As mentioned earlier this kind of character is an Alazon figure who unlike the Alazons of comedy isn't self-deceived so much as they have an agenda to deceive the rest of society into thinking that they're greater than they really are. This is the classic "Emperor's New Clothes" situation, but usually with a darker twist that the Emperor knows he doesn't have any clothes on, but wants to make everyone else think he does. There are usually many delusional giants in a satire and they are often to be found in the highest positions of power and prominence.


The Battered Husband & Shrewish Wife

Feminists, if you want to change society, get rid of this...  OW! Yes, mistress...
This type of character is a duo where you don't see one without the other. It's essentially a Punch and Judy show, except Punch has no recourse to a more dominating Judy. This is a traditional satiric take on "traditional marriages" where the inherent laughter comes from a man being so frying pan and rolling pin beaten he is unable to assert his societally expected male dominance over the women in his life. In modern times one can see something of its existence still in comic strips like Hagar the Horrible or in the related descendent of the Overbearing Mother and Momma's Boy pairing.

Now all that is fine and dandy, but how does it all interact with our society? Well, currently since about WWI or so we've been living in a "golden age" of Satire, where everything is smeared with a satiric touch from pornography to children's literature. Sure, in the 1950s and on into the 1960s there was a bit of a backlash to that mindset (thanks to Disney and the dewy-eyed Silent Generation), but come the 1970s our satirical outlook was more firmly fixed than ever--one eyebrow raise at a time. Satire was and always will be a genre about mercilessly attacking a sick society and tearing it down. By doing so the satirists attempt to show what is wrong with "us" so that we as an audience might know what to change. In a way it's like House (people still watch that show, right?), where the satirist is an expert at diagnosing the sick.

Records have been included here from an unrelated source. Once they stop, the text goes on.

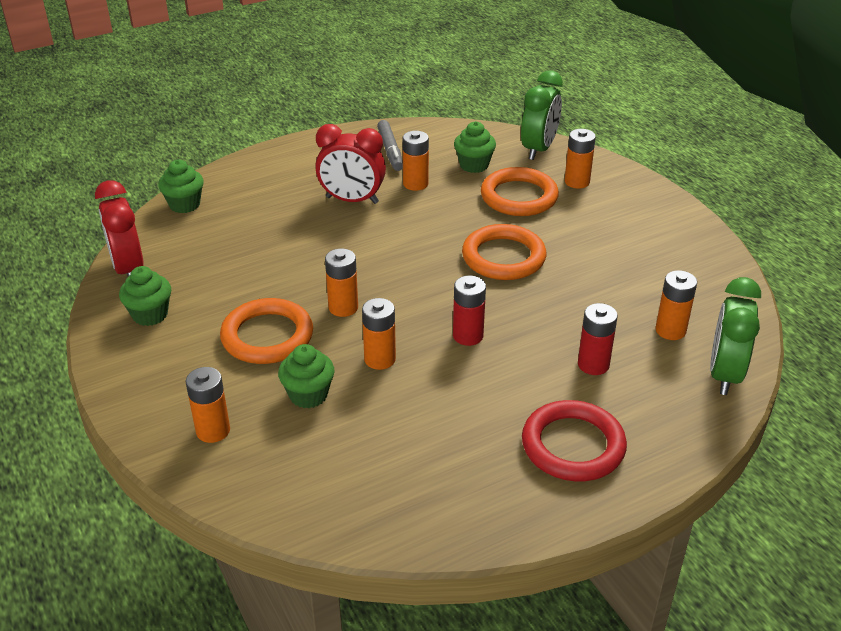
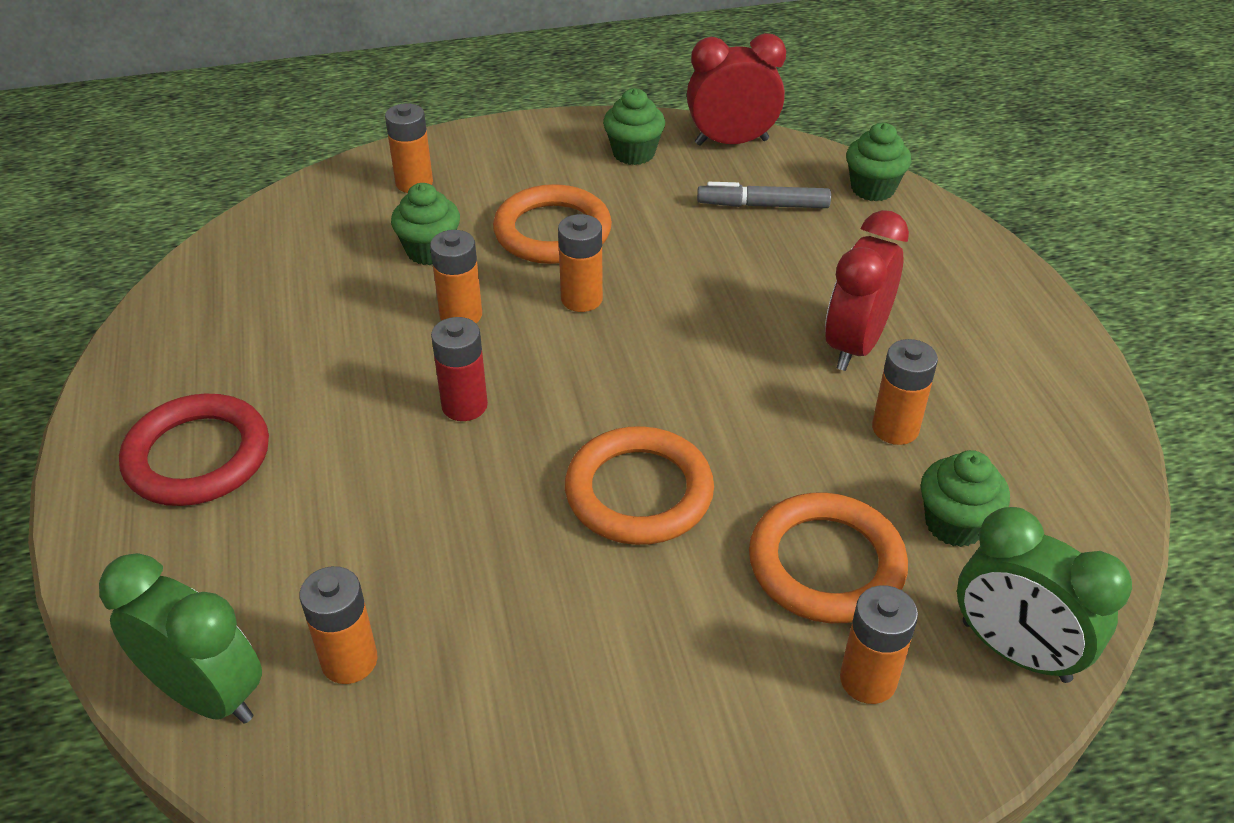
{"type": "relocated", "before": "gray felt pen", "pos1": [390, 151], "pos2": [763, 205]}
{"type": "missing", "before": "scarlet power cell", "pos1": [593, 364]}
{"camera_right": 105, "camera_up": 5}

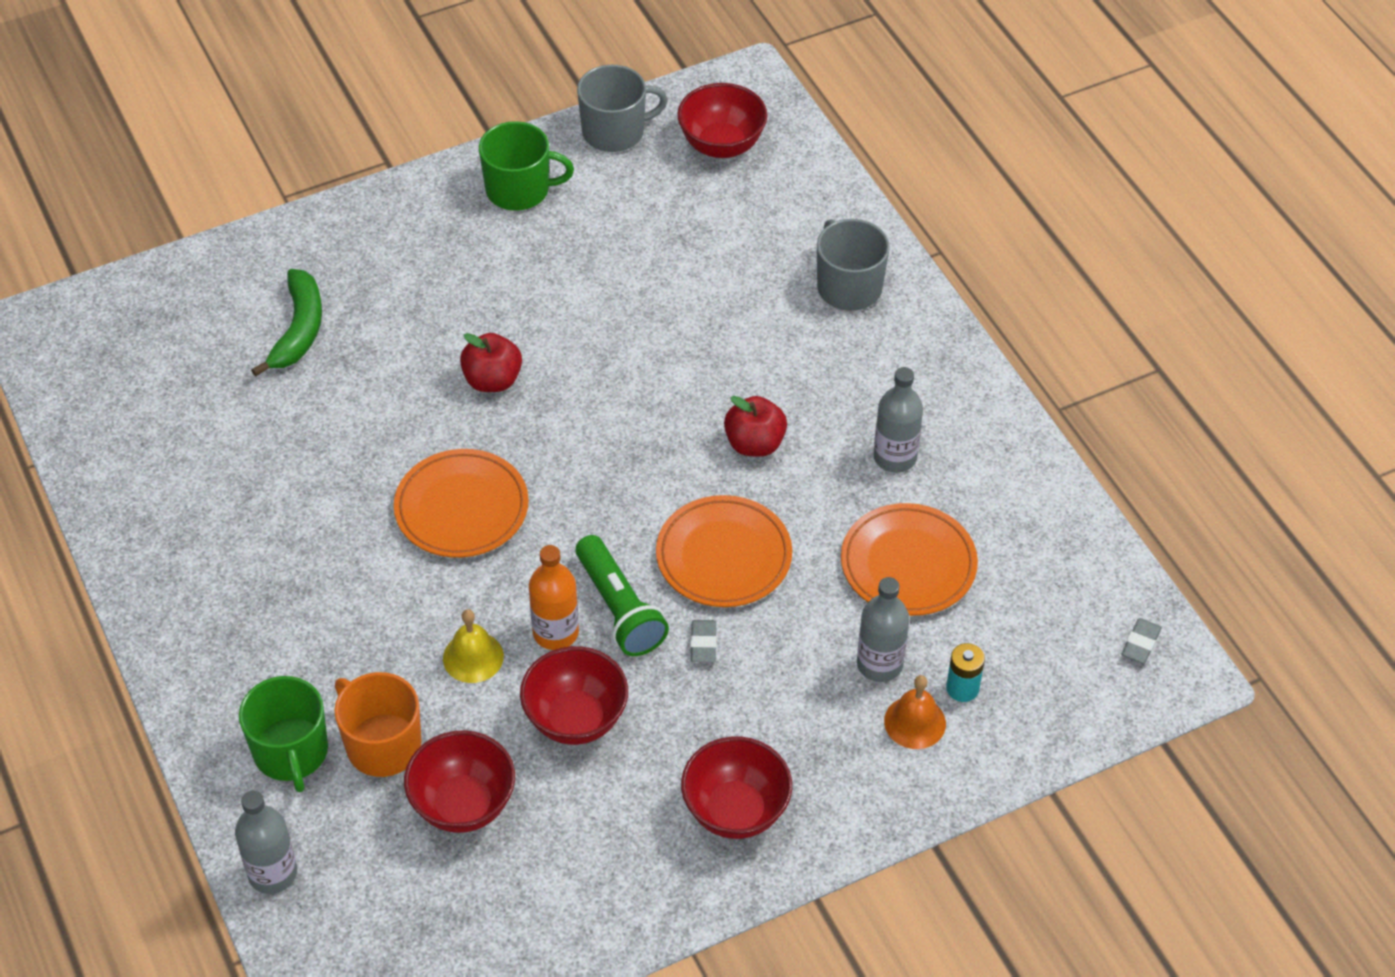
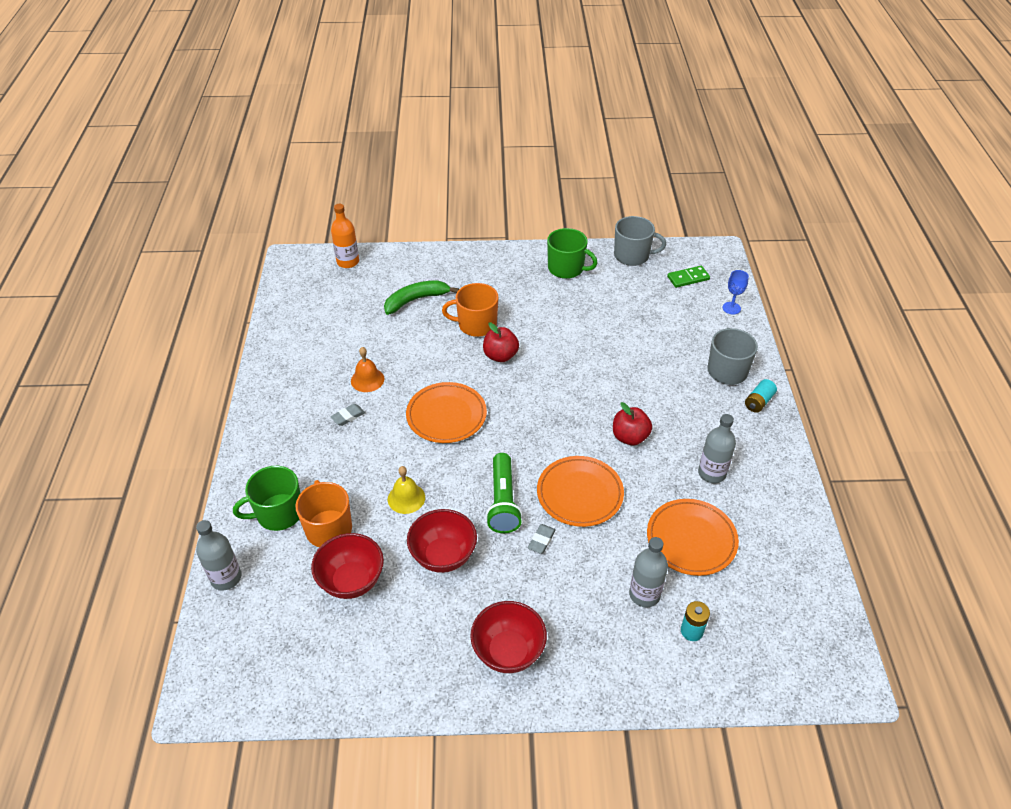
{"type": "spun", "before": "leaf-green coffee mug", "pos1": [291, 752], "pos2": [278, 513], "turn": 60}
{"type": "relocated", "before": "gray gum eraser", "pos1": [1140, 643], "pos2": [348, 416]}
{"type": "relocated", "before": "bright orange drink bottle", "pos1": [555, 632], "pos2": [348, 262]}
{"type": "relocated", "before": "bright orange hand bell", "pos1": [915, 722], "pos2": [367, 380]}
{"type": "spun", "before": "leaf-green banana", "pos1": [299, 329], "pos2": [416, 300], "turn": -150}
{"type": "appeared", "after": "bright orange coffee mug", "pos2": [476, 325]}
{"type": "exchanged", "before": "scarlet serving bowl", "after": "leaf-green domino", "pos1": [721, 145], "pos2": [688, 278]}
{"type": "appeared", "after": "royal blue wine glass", "pos2": [731, 308]}
{"type": "appeared", "after": "turquoise power cell", "pos2": [758, 402]}
{"camera_right": 25, "camera_up": -5}

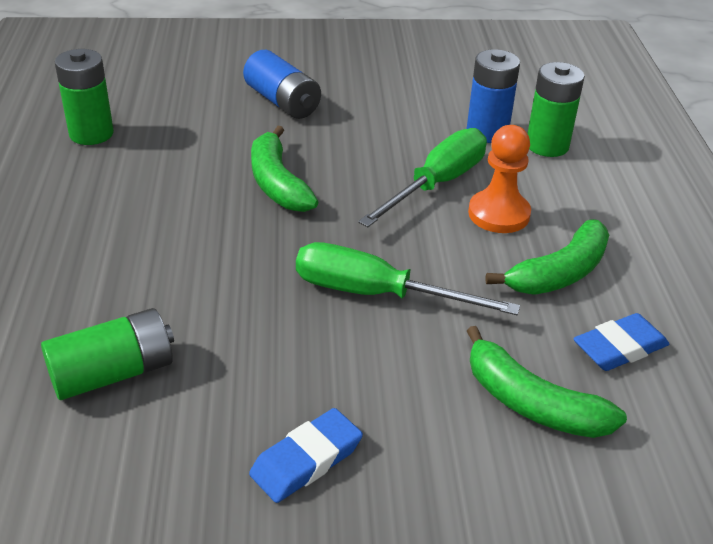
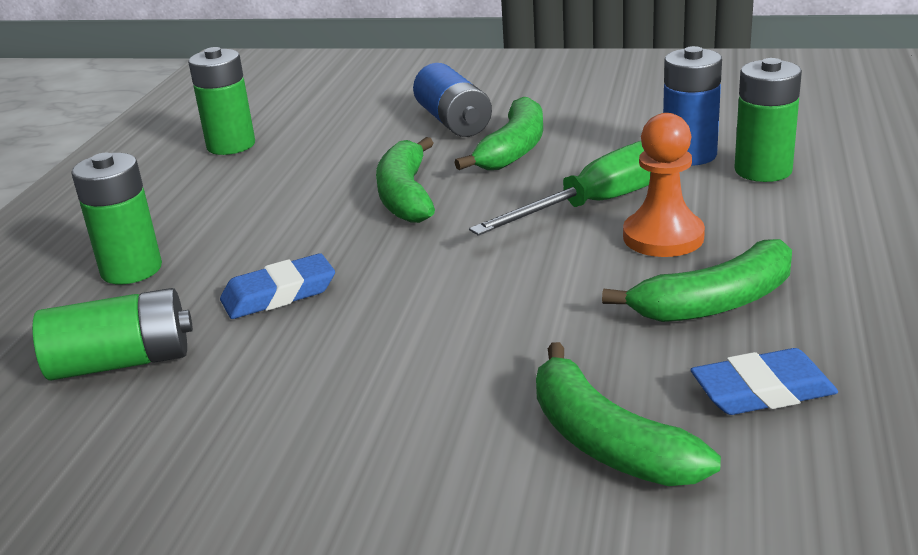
{"type": "appeared", "after": "leaf-green power cell", "pos2": [131, 269]}
{"type": "relocated", "before": "royal blue gum eraser", "pos1": [306, 460], "pos2": [279, 294]}
{"type": "appeared", "after": "leaf-green banana", "pos2": [513, 149]}
{"type": "missing", "before": "leaf-green hand screwdriver", "pos1": [376, 294]}
{"camera_right": 20, "camera_up": -10}

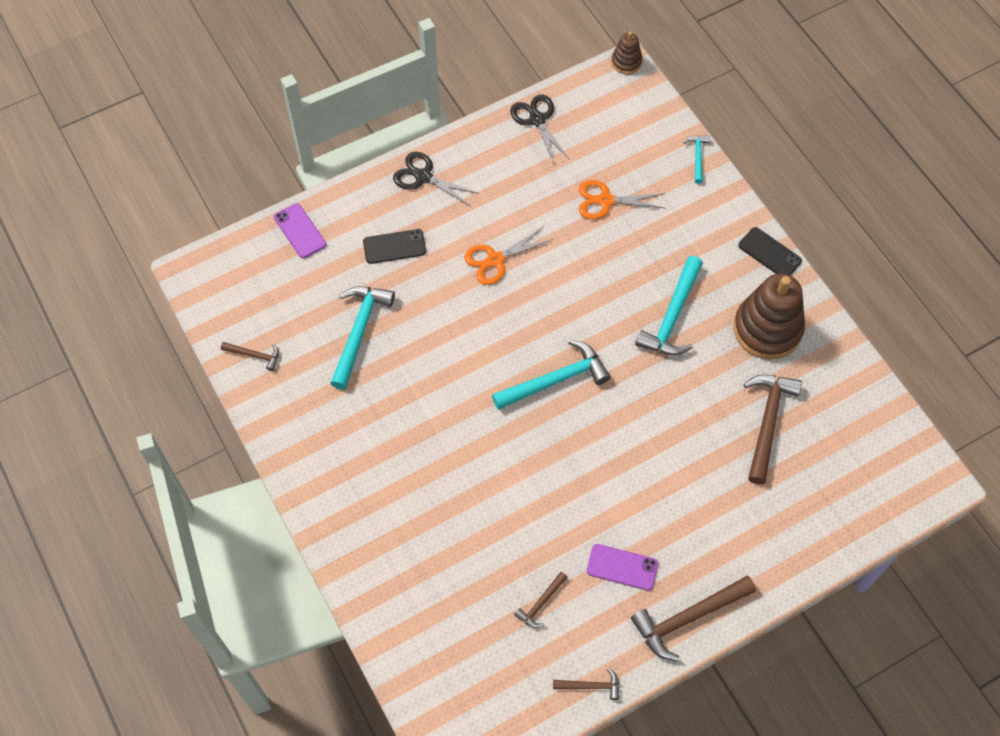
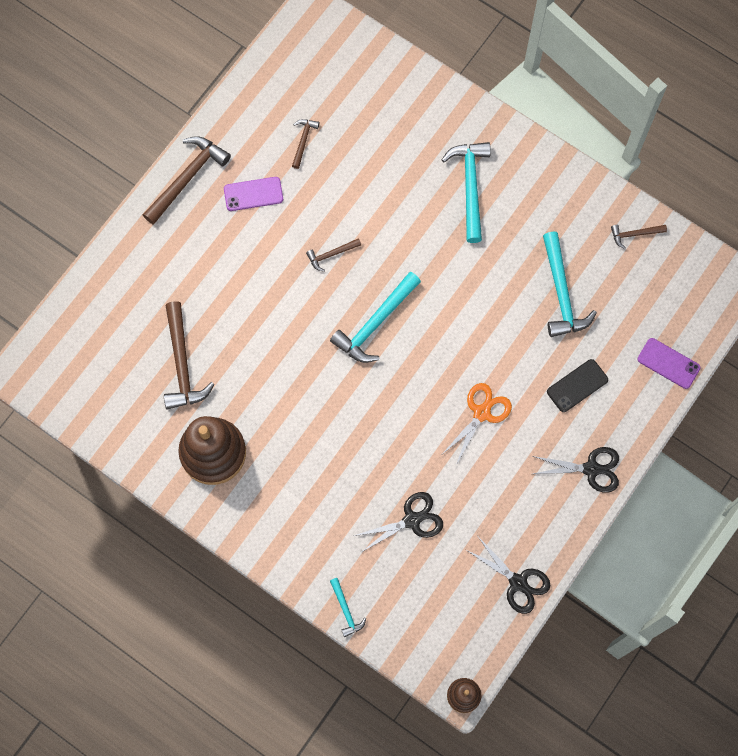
{"type": "relocated", "before": "brown hammer", "pos1": [591, 686], "pos2": [331, 254]}
{"type": "colour", "before": "bright orange shears", "after": "black shears", "pos1": [605, 201], "pos2": [412, 520]}
{"type": "relocated", "before": "turquoise hammer", "pos1": [672, 316], "pos2": [470, 187]}
{"type": "missing", "before": "black smartphone", "pos1": [769, 253]}
{"camera_right": 155, "camera_up": 10}

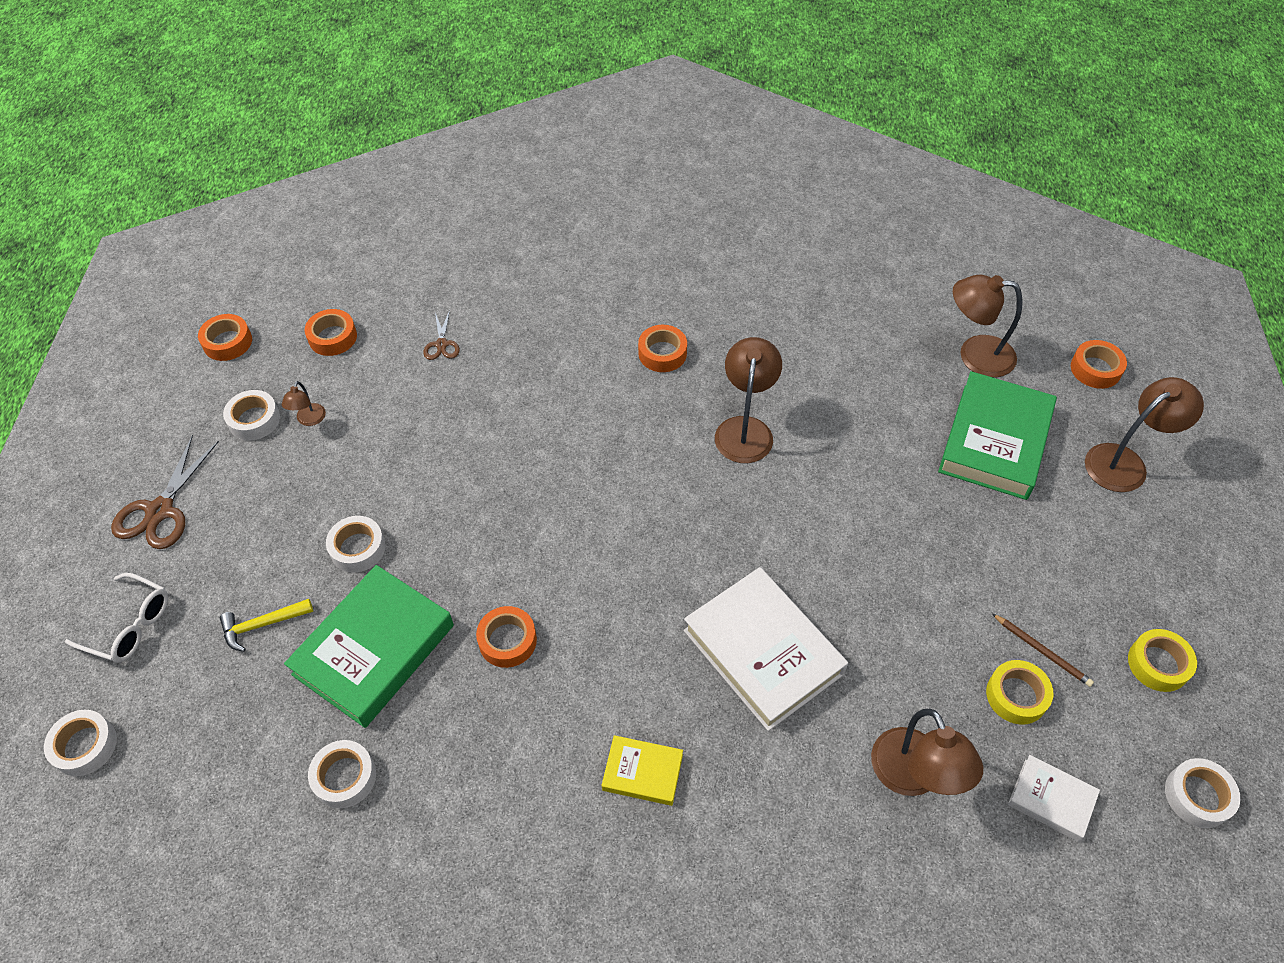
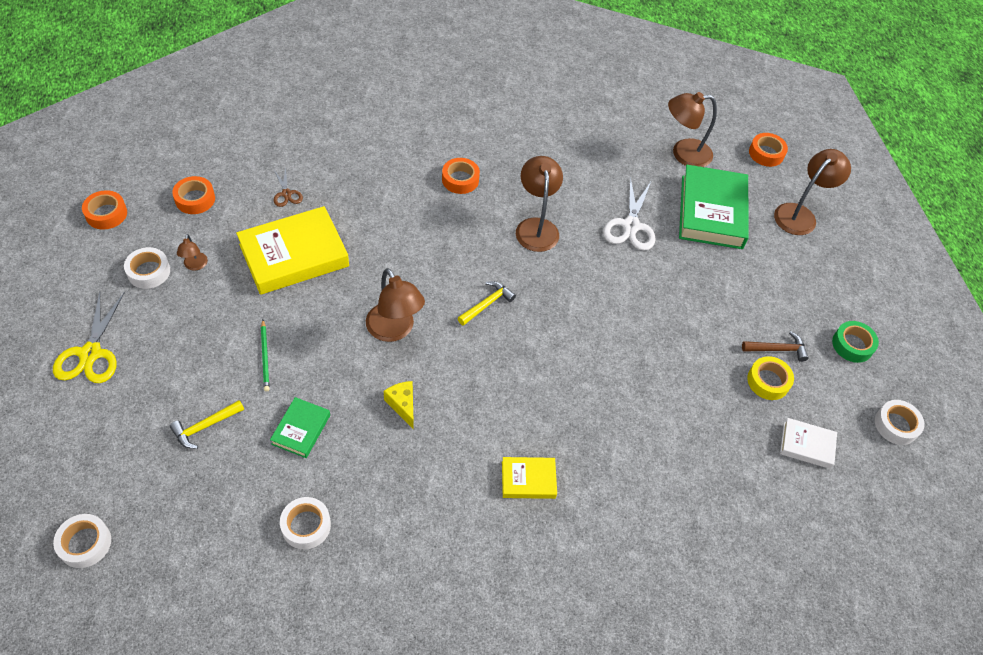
{"type": "colour", "before": "brown shears", "after": "yellow shears", "pos1": [160, 511], "pos2": [91, 353]}
{"type": "appeared", "after": "yellow hardback", "pos2": [294, 255]}
{"type": "exchanged", "before": "pure white roll of tape", "after": "leaf-green pencil", "pos1": [357, 548], "pos2": [265, 357]}
{"type": "size", "before": "leaf-green hardback", "pos1": [374, 650], "pos2": [301, 429], "scale": 0.5}
{"type": "relocated", "before": "brown desk lamp", "pos1": [913, 777], "pos2": [394, 330]}
{"type": "exchanged", "before": "bright orange roll of tape", "after": "yellow cheese", "pos1": [507, 640], "pos2": [402, 405]}
{"type": "appeared", "after": "yellow hammer", "pos2": [487, 304]}
{"type": "appeared", "after": "pure white shears", "pos2": [631, 226]}
{"type": "exchanged", "before": "brown pencil", "after": "brown hammer", "pos1": [1042, 651], "pos2": [777, 349]}
{"type": "colour", "before": "yellow roll of tape", "after": "leaf-green roll of tape", "pos1": [1158, 664], "pos2": [852, 345]}
{"type": "missing", "before": "pure white glasses", "pos1": [130, 625]}
{"type": "missing", "before": "pure white hardback", "pos1": [763, 652]}
{"camera_right": -20, "camera_up": 0}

Now as has been mentioned previously, although satire is brilliant at diagnosing the sick, that's just about all it does. It doesn't try to heal the sick like a comedy would, instead it's the little kid in the parade pointing out the Emperor has no clothes on, and it's never seen or heard from again. Satire gives us the diagnosis, but it leaves the cure up to us--typically Satire is too cynical and too suspicious of cure-alls and those who proclaim to have the answer to everything, which is probably why it doesn't bother trying to heal society. The satirist figures letting you know what the problem is is enough, and oh, by the way, you're welcome. You'll have to figure out the rest from here on out, the satirist's job is done. And that's just in the lightest of satires, in the darkest of the dark satires--there's just pure nihilism with absolutely no hope of reforming anything and so we all might as well enjoy the ride to hell while it lasts.

Satire as a genre is how we attack parts of our society which are seen as sick and are most likely incurable. Sometimes through common sense we hope to violently purge the idiots who now control our society, and in other cases merely thinking you can cure it at all is a ridiculous notion to hold on to. Which makes me wonder if the darker satires really don't have a point? Perhaps we as a society are sick and going to hell in hand basket and there's nothing we can do about it. And if that's the destination, at least we can laugh about it on the way there.